Supposons l’art de la psychanalyse connu de l’écrivain. Il est probable que son nouveau procédé d’analyse ne lui rendra pas les mêmes services selon le genre [p. 121] littéraire où il voudra l’utiliser : poésie, théâtre, roman… Bien entendu. dans ces notes trop rapides, je ne fais que poser le problème. Chacun le résoudra.
Dans quelle mesure la technique de la psychanalyse. Peut-elle servir l’art du poète, du dramaturge, du romancier ?… Je vois, cependant, pour résoudre le problème, deux remarques et deux conditions à ne pas négliger.
D’abord, la psychanalyse est essentiellement une technique d’interprétation, une recherche de ce qui est et de ce qui se cache sous ce qui apparaît, transparaît ou se dissimule (1). On voit comment le théâtre, par exemple, pourra s’en souvenir.
-=-=-
# [Objectif a]
Reproduisez à l'identique les lignes des enregistrements, du début de ceux-ci jusqu'à la ligne contenant « I read 5h50m51s », celle-ci comprise.
-=-=-
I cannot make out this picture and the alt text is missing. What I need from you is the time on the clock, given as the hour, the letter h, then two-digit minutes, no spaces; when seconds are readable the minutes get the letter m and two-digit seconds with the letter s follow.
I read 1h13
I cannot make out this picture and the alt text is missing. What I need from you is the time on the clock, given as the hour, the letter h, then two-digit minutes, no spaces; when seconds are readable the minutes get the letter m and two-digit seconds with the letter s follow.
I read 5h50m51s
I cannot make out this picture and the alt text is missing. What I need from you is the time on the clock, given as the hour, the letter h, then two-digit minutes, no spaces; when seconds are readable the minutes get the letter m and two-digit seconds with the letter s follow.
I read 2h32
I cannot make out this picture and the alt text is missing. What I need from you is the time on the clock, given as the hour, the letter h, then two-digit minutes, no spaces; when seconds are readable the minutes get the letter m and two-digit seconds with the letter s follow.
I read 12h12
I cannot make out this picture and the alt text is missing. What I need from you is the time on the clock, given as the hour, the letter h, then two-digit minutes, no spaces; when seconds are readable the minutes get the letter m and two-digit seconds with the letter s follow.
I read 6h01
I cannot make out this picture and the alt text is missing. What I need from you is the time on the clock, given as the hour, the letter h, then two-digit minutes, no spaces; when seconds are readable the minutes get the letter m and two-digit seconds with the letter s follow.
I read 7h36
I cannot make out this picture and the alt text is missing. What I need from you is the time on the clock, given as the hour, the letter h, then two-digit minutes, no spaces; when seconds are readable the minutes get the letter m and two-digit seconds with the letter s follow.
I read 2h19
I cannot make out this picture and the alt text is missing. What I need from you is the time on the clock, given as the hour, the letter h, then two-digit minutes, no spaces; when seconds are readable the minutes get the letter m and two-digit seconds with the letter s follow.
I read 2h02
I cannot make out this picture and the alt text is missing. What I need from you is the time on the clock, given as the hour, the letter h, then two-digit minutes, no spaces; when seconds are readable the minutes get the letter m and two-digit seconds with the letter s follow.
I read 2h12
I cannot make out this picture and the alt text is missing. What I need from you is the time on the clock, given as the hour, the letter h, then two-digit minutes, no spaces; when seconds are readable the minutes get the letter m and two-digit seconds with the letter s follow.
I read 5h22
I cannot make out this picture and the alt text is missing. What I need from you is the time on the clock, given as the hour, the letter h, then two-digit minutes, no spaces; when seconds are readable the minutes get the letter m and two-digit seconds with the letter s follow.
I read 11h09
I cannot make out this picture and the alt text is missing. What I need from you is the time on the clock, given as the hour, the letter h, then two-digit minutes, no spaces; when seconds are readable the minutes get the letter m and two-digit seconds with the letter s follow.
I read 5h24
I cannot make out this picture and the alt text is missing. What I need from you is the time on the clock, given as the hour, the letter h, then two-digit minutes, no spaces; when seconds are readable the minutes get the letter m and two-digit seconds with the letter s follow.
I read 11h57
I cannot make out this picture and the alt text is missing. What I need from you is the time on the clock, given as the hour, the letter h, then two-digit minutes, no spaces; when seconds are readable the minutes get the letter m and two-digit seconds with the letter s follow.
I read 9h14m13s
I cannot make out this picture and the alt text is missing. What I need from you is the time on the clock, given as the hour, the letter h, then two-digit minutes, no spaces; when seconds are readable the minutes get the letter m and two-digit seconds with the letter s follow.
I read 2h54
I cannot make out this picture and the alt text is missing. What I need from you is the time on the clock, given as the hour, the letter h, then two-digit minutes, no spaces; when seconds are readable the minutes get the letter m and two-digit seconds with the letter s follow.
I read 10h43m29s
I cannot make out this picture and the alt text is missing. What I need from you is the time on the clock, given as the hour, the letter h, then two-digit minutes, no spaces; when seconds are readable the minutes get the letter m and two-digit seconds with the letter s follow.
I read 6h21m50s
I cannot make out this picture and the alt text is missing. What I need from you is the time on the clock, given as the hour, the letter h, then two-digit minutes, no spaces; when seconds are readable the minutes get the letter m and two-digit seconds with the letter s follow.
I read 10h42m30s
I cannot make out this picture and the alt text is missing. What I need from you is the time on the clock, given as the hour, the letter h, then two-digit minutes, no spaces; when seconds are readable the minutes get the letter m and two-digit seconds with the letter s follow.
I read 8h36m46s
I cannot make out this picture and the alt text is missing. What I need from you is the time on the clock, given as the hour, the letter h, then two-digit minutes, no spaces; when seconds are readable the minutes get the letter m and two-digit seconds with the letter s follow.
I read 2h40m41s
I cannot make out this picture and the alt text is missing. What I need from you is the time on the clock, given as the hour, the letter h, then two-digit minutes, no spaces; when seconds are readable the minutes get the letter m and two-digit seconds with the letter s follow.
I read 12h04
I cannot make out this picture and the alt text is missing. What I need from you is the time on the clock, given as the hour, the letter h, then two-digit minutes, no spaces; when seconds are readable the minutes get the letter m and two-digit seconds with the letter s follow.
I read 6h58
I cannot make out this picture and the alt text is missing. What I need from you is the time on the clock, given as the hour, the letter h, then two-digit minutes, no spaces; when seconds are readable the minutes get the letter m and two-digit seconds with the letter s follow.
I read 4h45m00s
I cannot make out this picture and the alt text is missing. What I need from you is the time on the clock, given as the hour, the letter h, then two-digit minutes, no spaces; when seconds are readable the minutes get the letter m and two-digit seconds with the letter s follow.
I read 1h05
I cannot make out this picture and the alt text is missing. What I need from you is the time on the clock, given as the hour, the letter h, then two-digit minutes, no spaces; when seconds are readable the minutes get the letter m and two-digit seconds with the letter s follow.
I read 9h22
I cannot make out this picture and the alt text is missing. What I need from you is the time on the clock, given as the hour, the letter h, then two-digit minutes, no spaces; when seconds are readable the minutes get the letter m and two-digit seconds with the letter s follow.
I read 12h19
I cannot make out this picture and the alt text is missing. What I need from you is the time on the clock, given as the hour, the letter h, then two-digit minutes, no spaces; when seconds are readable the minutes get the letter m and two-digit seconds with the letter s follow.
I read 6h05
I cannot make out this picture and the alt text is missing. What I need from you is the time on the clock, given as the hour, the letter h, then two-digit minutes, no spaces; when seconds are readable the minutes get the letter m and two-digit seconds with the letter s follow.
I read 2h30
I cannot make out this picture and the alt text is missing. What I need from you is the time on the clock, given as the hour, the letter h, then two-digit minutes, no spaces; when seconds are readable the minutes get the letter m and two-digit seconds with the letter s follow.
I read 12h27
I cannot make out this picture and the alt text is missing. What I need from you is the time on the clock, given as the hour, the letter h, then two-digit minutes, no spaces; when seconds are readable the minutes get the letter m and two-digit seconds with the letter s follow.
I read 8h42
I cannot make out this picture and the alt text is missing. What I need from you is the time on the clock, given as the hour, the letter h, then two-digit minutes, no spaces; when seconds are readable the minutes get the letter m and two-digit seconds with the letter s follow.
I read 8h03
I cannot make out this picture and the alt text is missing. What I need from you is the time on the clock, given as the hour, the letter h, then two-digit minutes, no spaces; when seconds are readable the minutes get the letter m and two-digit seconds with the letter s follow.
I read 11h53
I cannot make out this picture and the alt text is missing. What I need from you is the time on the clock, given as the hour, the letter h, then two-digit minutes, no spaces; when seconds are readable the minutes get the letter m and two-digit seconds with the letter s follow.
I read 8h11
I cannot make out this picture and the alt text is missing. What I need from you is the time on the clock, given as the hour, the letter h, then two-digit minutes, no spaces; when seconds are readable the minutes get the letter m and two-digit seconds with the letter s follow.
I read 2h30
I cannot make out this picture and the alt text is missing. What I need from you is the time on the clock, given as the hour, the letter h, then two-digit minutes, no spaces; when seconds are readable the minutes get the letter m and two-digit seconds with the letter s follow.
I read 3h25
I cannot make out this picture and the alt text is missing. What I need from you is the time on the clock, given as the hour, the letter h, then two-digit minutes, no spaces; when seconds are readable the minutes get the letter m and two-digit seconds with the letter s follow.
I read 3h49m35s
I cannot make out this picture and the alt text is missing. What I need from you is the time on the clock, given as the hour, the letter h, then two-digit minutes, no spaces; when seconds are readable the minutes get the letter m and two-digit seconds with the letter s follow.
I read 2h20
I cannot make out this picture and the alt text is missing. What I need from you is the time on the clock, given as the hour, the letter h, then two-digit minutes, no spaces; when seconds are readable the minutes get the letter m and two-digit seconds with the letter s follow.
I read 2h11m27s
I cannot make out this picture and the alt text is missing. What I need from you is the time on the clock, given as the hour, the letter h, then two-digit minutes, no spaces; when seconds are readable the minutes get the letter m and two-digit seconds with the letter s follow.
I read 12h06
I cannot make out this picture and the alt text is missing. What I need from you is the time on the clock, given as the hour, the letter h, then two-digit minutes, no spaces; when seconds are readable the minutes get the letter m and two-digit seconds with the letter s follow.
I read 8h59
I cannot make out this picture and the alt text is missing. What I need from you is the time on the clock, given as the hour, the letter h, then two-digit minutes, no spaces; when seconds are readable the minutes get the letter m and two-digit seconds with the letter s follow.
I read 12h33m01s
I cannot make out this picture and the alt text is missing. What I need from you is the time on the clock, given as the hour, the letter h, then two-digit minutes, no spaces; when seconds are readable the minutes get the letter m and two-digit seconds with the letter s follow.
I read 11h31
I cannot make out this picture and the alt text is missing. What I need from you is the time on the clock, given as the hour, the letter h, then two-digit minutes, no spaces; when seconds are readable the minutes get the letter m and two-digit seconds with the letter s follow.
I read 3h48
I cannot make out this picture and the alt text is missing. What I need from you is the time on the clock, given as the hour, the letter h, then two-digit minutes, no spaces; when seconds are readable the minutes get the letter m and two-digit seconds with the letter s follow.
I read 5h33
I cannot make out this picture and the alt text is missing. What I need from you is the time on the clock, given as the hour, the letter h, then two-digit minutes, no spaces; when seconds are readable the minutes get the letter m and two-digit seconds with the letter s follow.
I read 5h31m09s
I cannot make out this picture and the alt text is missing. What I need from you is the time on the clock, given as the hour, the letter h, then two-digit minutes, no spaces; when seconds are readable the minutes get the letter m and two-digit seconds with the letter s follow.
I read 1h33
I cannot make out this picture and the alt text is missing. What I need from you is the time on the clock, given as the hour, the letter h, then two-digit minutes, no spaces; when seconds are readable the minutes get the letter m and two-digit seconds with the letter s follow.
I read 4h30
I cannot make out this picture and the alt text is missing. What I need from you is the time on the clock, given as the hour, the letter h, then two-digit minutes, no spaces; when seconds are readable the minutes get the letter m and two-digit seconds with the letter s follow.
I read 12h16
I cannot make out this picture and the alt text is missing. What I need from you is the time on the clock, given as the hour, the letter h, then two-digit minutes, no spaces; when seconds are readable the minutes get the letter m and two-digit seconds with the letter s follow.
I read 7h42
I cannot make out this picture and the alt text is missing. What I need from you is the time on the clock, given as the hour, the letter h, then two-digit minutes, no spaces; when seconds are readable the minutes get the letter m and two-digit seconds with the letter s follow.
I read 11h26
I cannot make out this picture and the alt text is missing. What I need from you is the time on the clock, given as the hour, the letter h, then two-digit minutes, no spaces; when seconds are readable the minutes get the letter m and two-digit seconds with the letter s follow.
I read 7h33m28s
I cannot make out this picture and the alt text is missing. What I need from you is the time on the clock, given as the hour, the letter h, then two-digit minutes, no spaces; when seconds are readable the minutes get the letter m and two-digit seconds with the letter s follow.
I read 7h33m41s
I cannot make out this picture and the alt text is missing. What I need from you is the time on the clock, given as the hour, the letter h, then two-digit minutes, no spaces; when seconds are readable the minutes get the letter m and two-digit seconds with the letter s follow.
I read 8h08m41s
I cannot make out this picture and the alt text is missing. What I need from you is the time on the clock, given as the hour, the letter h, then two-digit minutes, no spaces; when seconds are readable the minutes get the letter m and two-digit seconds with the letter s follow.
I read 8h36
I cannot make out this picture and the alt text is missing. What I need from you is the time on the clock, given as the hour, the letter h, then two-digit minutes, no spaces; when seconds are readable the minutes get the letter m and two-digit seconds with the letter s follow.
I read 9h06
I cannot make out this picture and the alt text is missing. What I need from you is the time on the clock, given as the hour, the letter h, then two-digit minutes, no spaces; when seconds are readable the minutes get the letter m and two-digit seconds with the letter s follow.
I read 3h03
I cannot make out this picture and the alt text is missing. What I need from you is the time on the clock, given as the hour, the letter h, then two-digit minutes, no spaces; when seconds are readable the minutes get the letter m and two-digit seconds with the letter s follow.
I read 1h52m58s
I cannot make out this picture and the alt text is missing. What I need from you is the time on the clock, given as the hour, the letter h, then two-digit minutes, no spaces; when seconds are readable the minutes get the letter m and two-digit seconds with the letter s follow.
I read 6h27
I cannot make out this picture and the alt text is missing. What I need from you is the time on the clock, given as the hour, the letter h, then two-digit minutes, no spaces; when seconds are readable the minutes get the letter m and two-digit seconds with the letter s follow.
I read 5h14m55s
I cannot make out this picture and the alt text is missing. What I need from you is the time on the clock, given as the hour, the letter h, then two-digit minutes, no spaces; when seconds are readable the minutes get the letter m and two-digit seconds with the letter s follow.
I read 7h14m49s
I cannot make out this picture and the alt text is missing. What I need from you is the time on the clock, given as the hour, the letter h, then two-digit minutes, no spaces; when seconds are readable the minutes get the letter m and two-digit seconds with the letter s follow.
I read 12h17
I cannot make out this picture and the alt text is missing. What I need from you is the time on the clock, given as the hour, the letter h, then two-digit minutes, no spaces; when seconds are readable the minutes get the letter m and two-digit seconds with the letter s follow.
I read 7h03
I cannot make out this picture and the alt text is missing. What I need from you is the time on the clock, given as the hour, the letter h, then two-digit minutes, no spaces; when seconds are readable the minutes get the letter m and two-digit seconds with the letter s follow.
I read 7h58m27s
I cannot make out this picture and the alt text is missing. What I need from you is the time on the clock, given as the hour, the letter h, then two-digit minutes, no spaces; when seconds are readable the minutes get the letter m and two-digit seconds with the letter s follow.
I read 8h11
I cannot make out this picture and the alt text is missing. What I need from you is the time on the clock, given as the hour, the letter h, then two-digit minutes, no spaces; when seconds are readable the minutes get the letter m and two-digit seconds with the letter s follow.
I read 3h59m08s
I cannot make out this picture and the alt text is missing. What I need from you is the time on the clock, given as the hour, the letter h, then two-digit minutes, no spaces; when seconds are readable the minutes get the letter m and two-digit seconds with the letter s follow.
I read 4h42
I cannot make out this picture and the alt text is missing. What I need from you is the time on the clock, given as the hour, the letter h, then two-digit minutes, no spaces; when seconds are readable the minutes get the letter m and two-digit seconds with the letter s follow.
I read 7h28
-=-=-
# [Objectif b]
Relevez tous les genres littéraires cités dans l'extrait sur la psychanalyse et l'écrivain.

# [Résultat attendu a]
I cannot make out this picture and the alt text is missing. What I need from you is the time on the clock, given as the hour, the letter h, then two-digit minutes, no spaces; when seconds are readable the minutes get the letter m and two-digit seconds with the letter s follow.
I read 1h13
I cannot make out this picture and the alt text is missing. What I need from you is the time on the clock, given as the hour, the letter h, then two-digit minutes, no spaces; when seconds are readable the minutes get the letter m and two-digit seconds with the letter s follow.
I read 5h50m51s

# [Résultat attendu b]
poésie, théâtre, roman